Advertisement

"Merkez bankaları son 5 yıldır iyice dağıldılar" dersek, çok abartmış olmayız.
Her işe koşar oldular. Her işi üstlenmeye rıza göstermeye başladılar. Ekonomik büyüme için merkez bankaları koşturuyor. Bankaların sağlıklı çalışmaları için merkez bankaları dümene geçiyor. İşsizliği azaltmak merkez bankalarının görevi oldu. Kısacası, birçok ülkede merkez bankası çoklu hedefe yöneldi. Bu arada enflasyonun bir risk değilmiş gibi görünmesi, merkez bankalarını daha da cesaretlendirdi.
Tüm finansal sistemin gözetim ve denetimini tek elde ve merkez bankasının dışında toplayan İngiltere birçok ülkeye örnek oluyordu. Şimdi bu sistemden vazgeçildi. Bankaların gözetim ve denetiminin önemli bir bölümü İngiltere Merkez Bankası'na veriliyor. Amerikan Merkez Bankası (FED) bankaların gözetim ve denetimindeki ağırlığını artırıyor. Tüketicilerin korunması dahi FED'in yetki alanına verildi. Avrupa Merkez Bankası, Avrupa Birliği'ndeki bankaların gözetim ve denetiminden sorumlu olmaya hazırlanıyor.

DEĞİŞEN YÜZLER
Paradigma değiştikçe aktörler de değişiyor.
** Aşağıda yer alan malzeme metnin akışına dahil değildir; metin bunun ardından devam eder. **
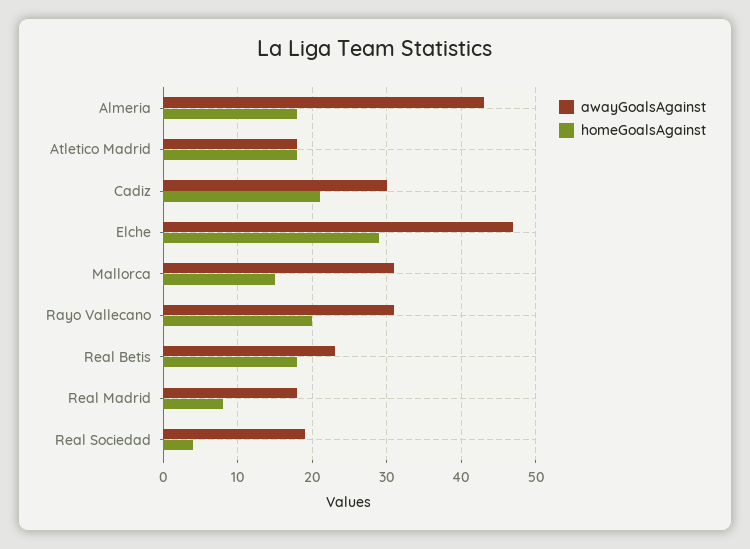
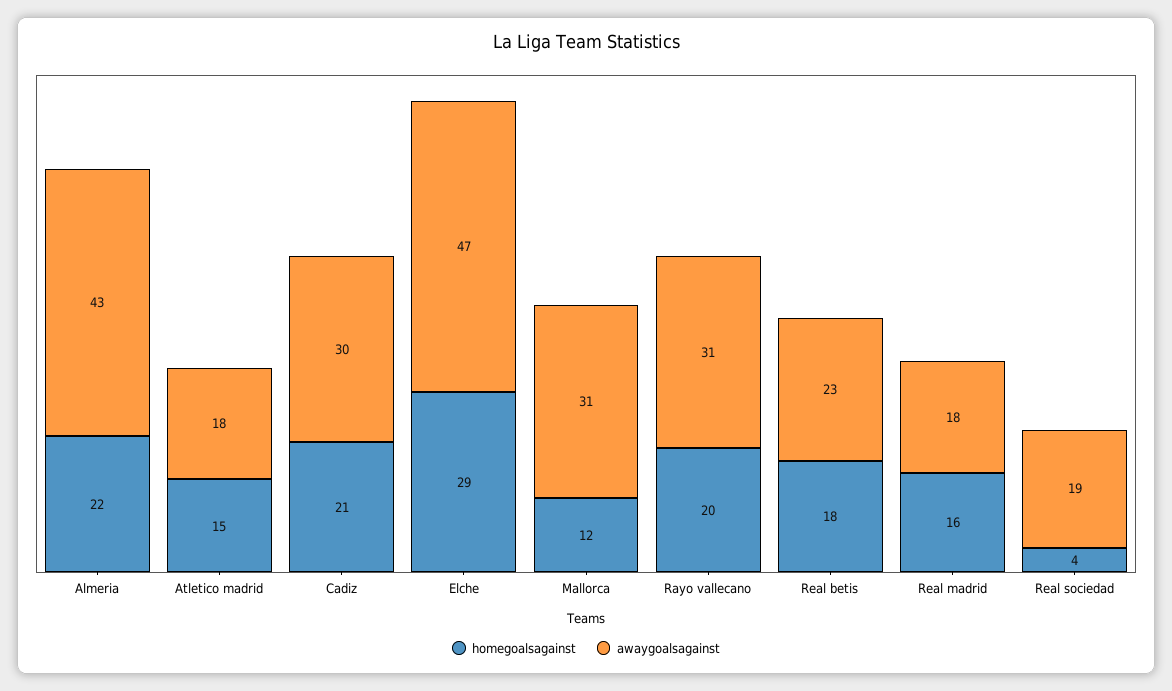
homeGoalsAgainst, Almeria: 18 -> 22
homeGoalsAgainst, Atletico Madrid: 18 -> 15
homeGoalsAgainst, Mallorca: 15 -> 12
homeGoalsAgainst, Real Madrid: 8 -> 16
Değişen aktörler, paradigma değişimini hızlandırıyor. Benzer bir gelişmeyi kendi ülkemizde de yakından görüyoruz.
Tüm eleştirilere rağmen eski FED Başkanı Greenspan fiyat istikrarından ödün vermemek için FED'i siyasi müdahalelerden uzak tutmayı başarmıştı. Kendinden önceki Başkan Volcker'ın diktiği bayrağı yukarıda tutmayı başarmıştı. Greenspan'den sonra gelen Bernanke, son iki başkanla karşılaştırıldığında, çok farklı bir yaklaşım sergiliyor.
Avrupa Merkez Bankası Başkanı Draghi de çok farklı bir uygulama içinde. İlk Başkan Wim Duisenberg ve ikinci Başkan JeanClaude Trichet, Euro'ya itibar kazandırmanın tek yolunun fiyat istikrarı olduğundan yola çıkarak Avrupa Merkez Bankası'nı her türlü baskının dışında tutmayı başarmışlardı. Trichet'nin son döneminde artan baskılar Almanya'nın dahi başa çıkamayacağı düzeye geldiğinde, Avrupa, Almanya'nın etki alanının dışında birini, biraz da çaresizlikten, Avrupa Merkez Başkanı yapmayı başardı. Draghi, Avrupa Merkez Bankası'nı yarı maliye (quasi-fiscal) politikaları uygulayan bir kuruma dönüştürdü.
İngiltere de benzer bir deneyimden geçiyor. Enflasyon konusunda çok başarılı olduğu iddia edilemese de Avrupa'da enflasyona odaklanmış merkez bankacılığının son kalelerinden biri, İngiltere Merkez Bankası Başkanı Mervyn King idi. Gelecek yılın ortasında görev süresidoluyor. Yerine Kanada Merkez Bankası Başkanı Mark Carney geliyor. Mark Carney, enflasyona odaklı para politikasında değil, bankacılık sektörünün gözetim ve denetimindeki tecrübesi sayesinde bu göreve getiriliyor.

ASLINA DÖNÜŞ OLUR MU?
Değişen paradigma içinde hiç değişmeyen tek merkez bankası Bundesbank kaldı. Yeni ortama alışmakta zorluk çektiklerinden Almanlar da, kişisel itibarlarının değişen düzen içinde yıpranmasından çekinerek yavaşça sahneden ayrılıyorlar. Avrupa Merkez Bankası Başkanlığı için en güçlü adayken, Bundesbank Başkanı Max Weber istifa etti. Draghi'nin yolu açılmış oldu. Bundesbank'ın eski başkan yardımcısı Jürgen Stark, Avrupa Merkez Bankası İdare Kurulu üyesi olmuştu. Maliye benzeri politikalar konusunda baskı artınca, o da istifa etti. Bundesbank'ın şimdiki başkanı Jens Weidmann değişen paradigmayla tek başına mücadele ediyor. Onun da arada bir istifa edebileceği haberleri çıkıyor.
Değişen paradigma, aktörleri de değiştiriyor. Yeni paradigma enflasyon yaratmadan ekonomik büyümeye destek verebildiği ölçüde başarılı olacak. Küresel krizin yaralarının hâlâ tam olarak sarılamadığı bir ortamda yeni paradigma bir süre başarılıymış gibi görünebilir. Ama, orta-uzun dönemde merkez bankacılığında eskiye, yani aslına dönüş hiç şaşırtıcı olmaz.